Gare de Saint-Anaclet

(Déménagée à Pointe-au-Père)

 

Description

L'ancienne gare de Saint-Anaclet, citée monument historique, est une gare ferroviaire érigée en 1882. L'édifice en bois, de plan rectangulaire à un étage et demi, est coiffé d'un imposant toit à croupes se prolongeant au-delà des murs. Ses larges avant-toits sont supportés par des consoles. La façade principale est dotée d'un avant-corps surmonté d'un toit à croupes. La gare, qui a été déplacée, se situe aujourd'hui dans le district de Pointe-au-Père à Rimouski (1050 rue du Père-Nouvel).


Valeur patrimoniale

La valeur patrimoniale de l'ancienne gare de Saint-Anaclet repose sur son intérêt historique. La gare rend compte du projet de l'Intercolonial débuté dans les années 1840. Cette ligne de chemin de fer est construite afin de permettre l'établissement de meilleurs liens politiques et commerciaux entre les colonies britanniques en Amérique du Nord. Elle a pour objectif principal de relier les colonies maritimes à la Province du Canada (l'Ontario et le Québec actuels) et fait partie des conditions d'intégration du Nouveau-Brunswick et de la Nouvelle-Écosse à la Confédération canadienne. Ce circuit ferroviaire desservant Rimouski et la vallée de la Matapédia représente un important débouché économique pour les produits locaux de la région du Bas-Saint-Laurent. Le chemin de fer de l'Intercolonial rejoint Rimouski en 1873 alors qu'un tronçon relie Rivière-du-Loup et Mont-Joli l'année suivante. L'ouverture officielle à la circulation des trains à partir de 1876 encourage le développement des villes et des villages le long du réseau. L'ancienne gare de Saint-Anaclet est également reliée à l'histoire des pèlerinages au Sanctuaire Sainte-Anne-de-la-Pointe-au-Père, dans la localité voisine.

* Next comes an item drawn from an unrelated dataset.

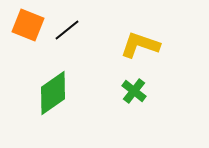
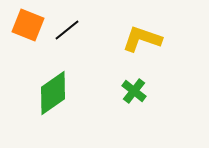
yellow L-shape: moved 2 px right, 6 px up
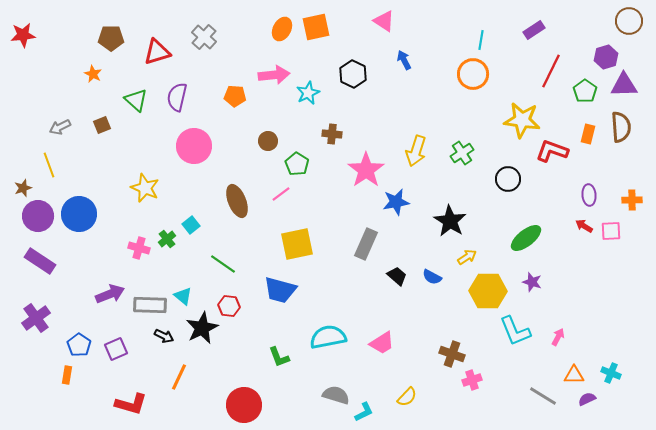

Ce lieu de culte est bénit en 1874 par Mgr Jean Langevin (1821-1892), premier évêque de Rimouski, qui y dépose une relique de sainte Anne. Vers 1881, le curé Majorique Bolduc (1842-1926), qui deviendra évêque par la suite, formule une demande aux deux gouvernements de l'époque pour qu'une gare soit construite afin de faciliter l'accès de la chapelle aux nombreux fidèles qui viennent de loin pour assister aux pèlerinages. La gare de Saint-Anaclet-de-Lessard est finalement construite en 1882. Elle encourage l'économie, la création d'emplois ainsi que le développement d'une agriculture spécialisée.

La valeur patrimoniale de l'ancienne gare de Saint-Anaclet repose en outre sur son intérêt architectural. Cette gare est représentative d'un modèle de gare construit dans les petites localités du Bas-Saint-Laurent, de la Gaspésie et de la vallée de la Matapédia au tournant du XXe siècle. La gare de Saint-Anaclet est caractéristique de ce modèle, notamment par son volume rectangulaire d'un étage coiffé d'un large toit à croupes et par ses avant-toits débordants supportés par des consoles en bois. La fenêtre en saillie est également une composante des gares édifiées par la compagnie de l'Intercolonial Railway. Il s'agit d'un élément architectural répandu dans les gares d'Amérique du Nord après 1880 qui permet à l'opérateur de surveiller à la fois la voie ferrée et l'environnement ambiant. C'est d'ailleurs dans cette structure qu'est installé le télégraphe. La gare de Saint-Anaclet est bien conservée et constitue un témoignage des gares de ce type érigées le long de l'Intercolonial à la fin du XIXe siècle.